Something in the way she said my father’s name intrigued me.
“Are you my mother?” I blurted out the question I had longed to ask for four years. Something about the way Da had looked at her that first day on the docks.
“If I were, your life would have been different, Wren. I’d never have allowed you or your father out of my sight.” Without another word she walked back toward her hut, spine straight, head high, and fingers kneading the fabric of her yellow gown into a knot.
I followed her. “Why must I leave now, Lady? Why must I remain a virgin if for no other destiny than to satisfy a husband on a wedding night?”
“Neither the Goddess nor your father told me your destiny, child. My own fate is all too clear. I can no longer teach you or protect you.”
“Why? No one comes to this island but those you invite.”
“I am dying, Wren. By autumn my ashes will return to the earth and my spirit will soar into my next incarnation. There is no one left who can become The Morrigan.”
Grief shocked me into momentary silence. I had known she was dying for some time but denied it to myself over and over. This lovely woman had nurtured me as lovingly as a mother. I could no longer imagine life without her.
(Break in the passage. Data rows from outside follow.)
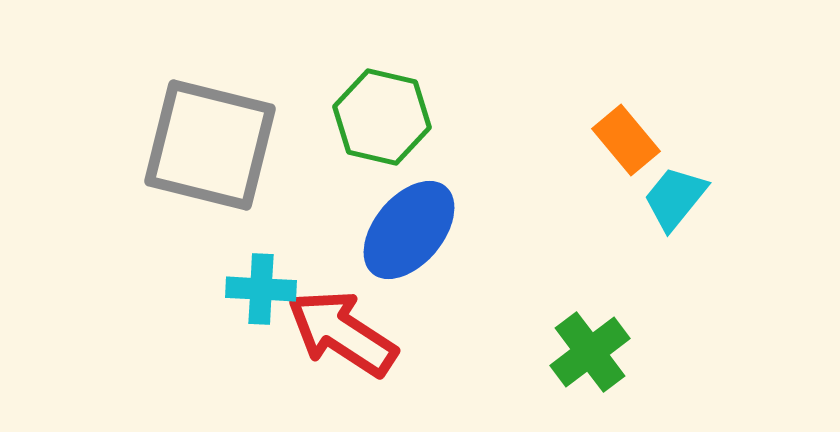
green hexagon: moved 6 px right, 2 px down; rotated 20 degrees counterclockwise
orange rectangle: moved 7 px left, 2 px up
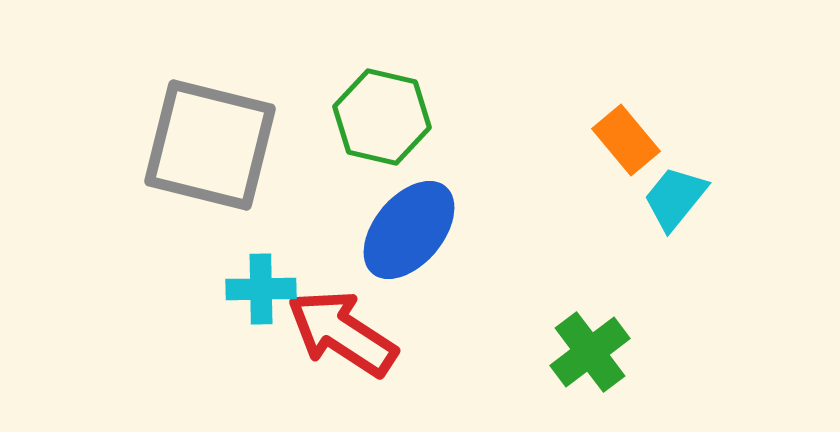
cyan cross: rotated 4 degrees counterclockwise
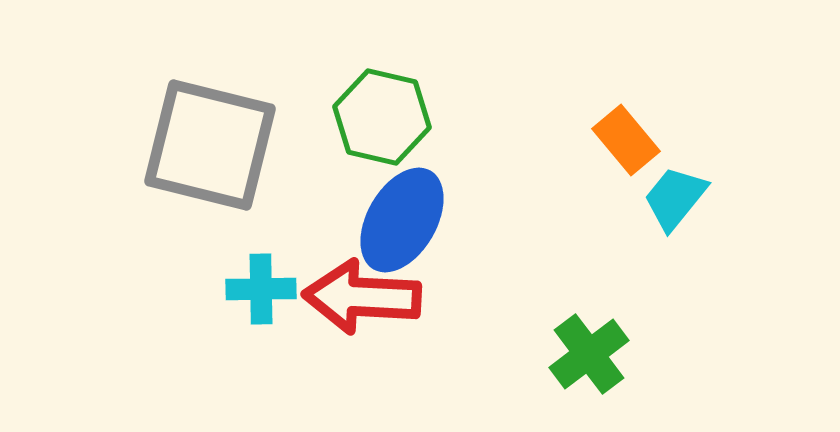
blue ellipse: moved 7 px left, 10 px up; rotated 10 degrees counterclockwise
red arrow: moved 20 px right, 36 px up; rotated 30 degrees counterclockwise
green cross: moved 1 px left, 2 px down
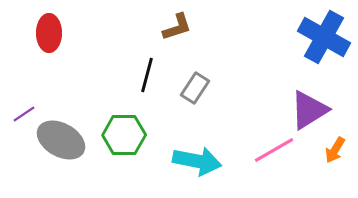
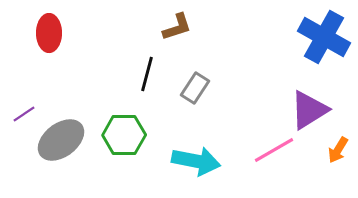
black line: moved 1 px up
gray ellipse: rotated 66 degrees counterclockwise
orange arrow: moved 3 px right
cyan arrow: moved 1 px left
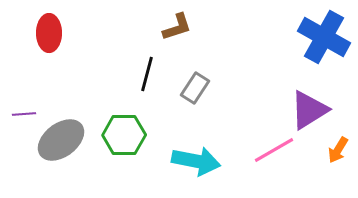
purple line: rotated 30 degrees clockwise
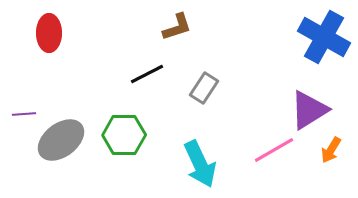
black line: rotated 48 degrees clockwise
gray rectangle: moved 9 px right
orange arrow: moved 7 px left
cyan arrow: moved 4 px right, 3 px down; rotated 54 degrees clockwise
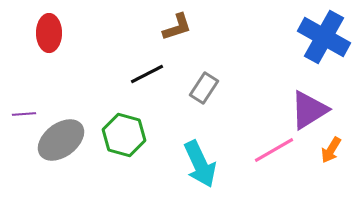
green hexagon: rotated 15 degrees clockwise
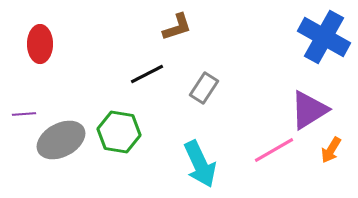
red ellipse: moved 9 px left, 11 px down
green hexagon: moved 5 px left, 3 px up; rotated 6 degrees counterclockwise
gray ellipse: rotated 9 degrees clockwise
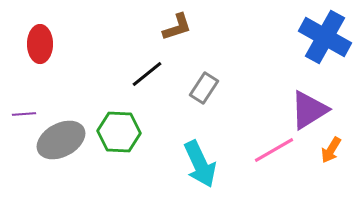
blue cross: moved 1 px right
black line: rotated 12 degrees counterclockwise
green hexagon: rotated 6 degrees counterclockwise
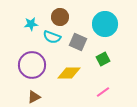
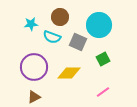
cyan circle: moved 6 px left, 1 px down
purple circle: moved 2 px right, 2 px down
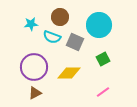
gray square: moved 3 px left
brown triangle: moved 1 px right, 4 px up
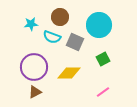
brown triangle: moved 1 px up
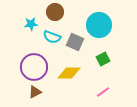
brown circle: moved 5 px left, 5 px up
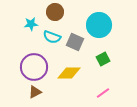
pink line: moved 1 px down
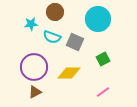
cyan circle: moved 1 px left, 6 px up
pink line: moved 1 px up
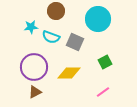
brown circle: moved 1 px right, 1 px up
cyan star: moved 3 px down
cyan semicircle: moved 1 px left
green square: moved 2 px right, 3 px down
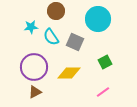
cyan semicircle: rotated 36 degrees clockwise
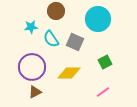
cyan semicircle: moved 2 px down
purple circle: moved 2 px left
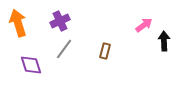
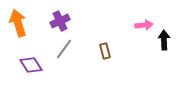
pink arrow: rotated 30 degrees clockwise
black arrow: moved 1 px up
brown rectangle: rotated 28 degrees counterclockwise
purple diamond: rotated 15 degrees counterclockwise
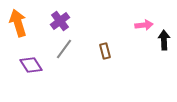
purple cross: rotated 12 degrees counterclockwise
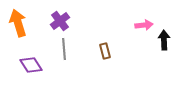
gray line: rotated 40 degrees counterclockwise
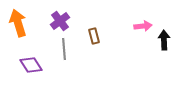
pink arrow: moved 1 px left, 1 px down
brown rectangle: moved 11 px left, 15 px up
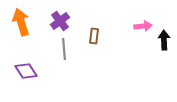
orange arrow: moved 3 px right, 1 px up
brown rectangle: rotated 21 degrees clockwise
purple diamond: moved 5 px left, 6 px down
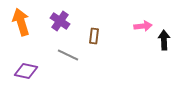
purple cross: rotated 18 degrees counterclockwise
gray line: moved 4 px right, 6 px down; rotated 60 degrees counterclockwise
purple diamond: rotated 45 degrees counterclockwise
“I can be the next Morrigan. If I stay here. If I unite with the Goddess this Beltane Festival.” I spoke slowly, measuring each word. I glimpsed a piece of the future and knew I could pursue it.
“No, Wren. Your destiny lies elsewhere. Our way of life will die with me. The other Ladies will return to their families. As must you.” The Morrigan stopped walking at the doorway to her hut, as small, unadorned, and dark inside as mine. She turned to face me before ducking beneath the low lintel. “Go now, Wren. The afternoon and evening are yours. An hour before dawn I will row you across the lake to the mainland.”
“I promised to sing for my father to come for me at dawn when the time is right,” I said.
“Very well. A priestess should never break a promise, especially one made out of love.” She abruptly ended the conversation by entering her hut. That was the one place I could not, and would not follow.